When High Repair Costs Total Your Car, What Happens to Your Loan?
- March 30, 2018
- Posted by: Mike Brown
- Category: Auto Loan News
Recent statistics revealed that motor vehicle repair prices are 61.07% higher in 2017 than they were in 2000.
Car repairs can be unplanned and pricey, and today’s expensive new car prices and replacement parts costs are making them even pricier. While the old adage “Buyer Beware” still holds true for car buyers, the saying, “Buyer Be Ready” might be more relevant.
Rising Prices All Around
In 2017, motor vehicle repair prices were 61.07 percent higher as compared to 2000, according to U.S. Bureau of Labor Statistics data. This comes as the average new car sticker price is more than $36,000, according to Kelley Blue Book. Factor in 86 percent of new car buyers taking out a loan to make the purchase and you have an expensive investment.
If these new cars endure damage from an accident, get ready to shell out more money for repairs. Why the greater expense these days? This comes from replacement costs for technology-based safety features such as blind-spot warning systems with sensors, camera-embedded bumpers, and airbags.
But it can be worse to own an older car with a lower value as insurance adjusters might consider a car’s damage as totaled — even with little car body damage. A totaled vehicle can be defined as repair costs plus scrap value either equals or exceeds a car’s pre-accident value, according to Insurance.com. In cases like this, insurance payouts might not fully cover the cost of a replacement — and your car loan won’t disappear on its own.
Keep Paying the Auto Loan
For vehicle owners with an outstanding car loan, there will be no loan forgiveness with a totaled car. Insurance.com noted if a car has been totaled and the amount due on the loan is greater than the car’s value, the insurance company will pay out the car’s actual cash value (defined as the market value prior to damage from the accident). But it won’t pay more than the car’s value when it is a total loss.

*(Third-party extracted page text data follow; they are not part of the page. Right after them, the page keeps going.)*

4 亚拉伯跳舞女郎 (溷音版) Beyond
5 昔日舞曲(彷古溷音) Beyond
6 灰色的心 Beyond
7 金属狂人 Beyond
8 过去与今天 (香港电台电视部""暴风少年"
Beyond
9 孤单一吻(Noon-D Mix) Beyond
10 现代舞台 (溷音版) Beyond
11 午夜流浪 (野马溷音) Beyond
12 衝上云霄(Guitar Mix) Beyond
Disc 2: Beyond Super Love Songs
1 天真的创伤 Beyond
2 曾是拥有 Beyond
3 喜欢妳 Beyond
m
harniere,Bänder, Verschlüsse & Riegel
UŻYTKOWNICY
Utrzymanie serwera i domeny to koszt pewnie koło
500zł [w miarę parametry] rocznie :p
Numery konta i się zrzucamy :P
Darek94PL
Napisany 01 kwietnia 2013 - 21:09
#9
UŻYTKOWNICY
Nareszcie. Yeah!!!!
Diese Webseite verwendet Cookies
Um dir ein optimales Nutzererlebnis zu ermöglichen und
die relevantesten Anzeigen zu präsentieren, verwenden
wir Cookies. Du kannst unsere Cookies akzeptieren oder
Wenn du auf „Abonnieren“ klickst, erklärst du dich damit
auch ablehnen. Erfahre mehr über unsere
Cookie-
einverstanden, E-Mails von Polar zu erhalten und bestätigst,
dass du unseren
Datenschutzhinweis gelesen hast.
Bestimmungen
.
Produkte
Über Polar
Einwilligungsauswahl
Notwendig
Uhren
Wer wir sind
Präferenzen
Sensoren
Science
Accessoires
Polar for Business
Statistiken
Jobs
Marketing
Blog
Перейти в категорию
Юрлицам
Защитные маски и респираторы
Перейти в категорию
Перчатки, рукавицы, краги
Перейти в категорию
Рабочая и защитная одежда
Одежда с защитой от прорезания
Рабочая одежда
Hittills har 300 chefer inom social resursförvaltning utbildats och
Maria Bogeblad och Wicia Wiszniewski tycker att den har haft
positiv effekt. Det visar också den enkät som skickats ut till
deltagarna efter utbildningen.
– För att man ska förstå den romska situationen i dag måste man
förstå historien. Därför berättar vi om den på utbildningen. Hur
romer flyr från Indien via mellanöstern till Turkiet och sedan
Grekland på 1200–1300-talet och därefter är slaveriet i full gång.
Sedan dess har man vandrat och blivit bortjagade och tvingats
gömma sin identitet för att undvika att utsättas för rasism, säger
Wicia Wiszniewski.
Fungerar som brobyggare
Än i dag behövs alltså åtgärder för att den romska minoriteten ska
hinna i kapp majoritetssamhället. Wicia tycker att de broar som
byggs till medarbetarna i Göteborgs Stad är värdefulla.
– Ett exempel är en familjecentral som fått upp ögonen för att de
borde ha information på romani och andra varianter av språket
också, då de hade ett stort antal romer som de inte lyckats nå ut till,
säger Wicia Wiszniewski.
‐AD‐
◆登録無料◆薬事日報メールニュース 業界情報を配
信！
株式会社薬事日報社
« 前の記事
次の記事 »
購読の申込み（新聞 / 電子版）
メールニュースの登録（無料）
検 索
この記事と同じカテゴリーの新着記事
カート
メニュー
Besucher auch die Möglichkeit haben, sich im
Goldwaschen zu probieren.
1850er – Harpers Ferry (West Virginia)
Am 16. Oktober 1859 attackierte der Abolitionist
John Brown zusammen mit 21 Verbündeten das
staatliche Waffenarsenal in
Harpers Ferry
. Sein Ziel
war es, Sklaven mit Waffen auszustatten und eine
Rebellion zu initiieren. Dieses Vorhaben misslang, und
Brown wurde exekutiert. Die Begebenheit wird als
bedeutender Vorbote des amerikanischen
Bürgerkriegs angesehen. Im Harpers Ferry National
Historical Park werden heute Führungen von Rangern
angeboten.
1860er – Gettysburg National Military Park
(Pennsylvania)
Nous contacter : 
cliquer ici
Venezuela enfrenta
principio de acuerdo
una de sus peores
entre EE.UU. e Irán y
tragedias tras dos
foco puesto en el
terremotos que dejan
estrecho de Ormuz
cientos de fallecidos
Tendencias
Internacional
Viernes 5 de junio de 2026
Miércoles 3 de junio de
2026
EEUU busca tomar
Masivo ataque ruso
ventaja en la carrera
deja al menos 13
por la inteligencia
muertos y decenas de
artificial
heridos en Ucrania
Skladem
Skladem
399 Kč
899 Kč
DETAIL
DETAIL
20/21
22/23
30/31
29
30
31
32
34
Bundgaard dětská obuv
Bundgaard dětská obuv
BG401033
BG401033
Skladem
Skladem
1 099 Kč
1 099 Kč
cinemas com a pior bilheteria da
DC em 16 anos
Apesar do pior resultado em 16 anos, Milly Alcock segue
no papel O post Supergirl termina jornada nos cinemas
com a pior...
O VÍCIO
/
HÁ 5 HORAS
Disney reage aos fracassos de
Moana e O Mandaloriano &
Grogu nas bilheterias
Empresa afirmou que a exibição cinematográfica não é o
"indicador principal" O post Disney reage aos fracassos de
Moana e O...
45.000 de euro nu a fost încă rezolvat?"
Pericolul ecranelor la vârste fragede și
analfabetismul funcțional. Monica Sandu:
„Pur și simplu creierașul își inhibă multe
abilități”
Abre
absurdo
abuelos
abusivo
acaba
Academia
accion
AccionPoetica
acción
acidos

Say you’re carrying a $20,000 car loan on a car valued at $15,000 when an accident occurred, plus a $1,000 insurance deductible. Insurance might pay you $14,000 for the totaled car. However, the check will go to the car owner and lender to be signed and mailed to the finance company — or sometimes it goes straight to the bank. In the end, the lender will be waiting for the $6,000 loan balance from the car owner’s pocket.
Expanding Black Market for Car Parts
Amid high prices from technological components, critical car parts are also rising and spurring a jump in car thefts: a 4 percent-plus rise in 2017, according to recent data from the National Insurance Crime Bureau. “Chop-shop rings” are breaking down parts from stolen cars and then selling them on the black market.
This is because the parts are usually worth more than the vehicle as a whole and are easier to unload, NICB Senior Vice President and COO Jim Schweitzer said in a recent press release. “That's why we see so many thefts of key items like wheels and tires and tailgates...there's always a market for them.”
Just how expensive are parts? A stolen 2016 Toyota Camry midsize sedan (recognized as 2016’s most-stolen new car), could carry an almost $11,000 average repair bill thanks to its expensive parts ($1,700 for a quarter panel, anyone?), according to the NICB.
It gets worse. For a 2016 GMC Sierra pickup truck, its total cost for replacement sits at $21,000.
What’s a consumer to do? For one, you can consider adding gap insurance to your car insurance policy. That might ensure you’re paid the difference between the actual cash value and the balance you owe on a lease or loan.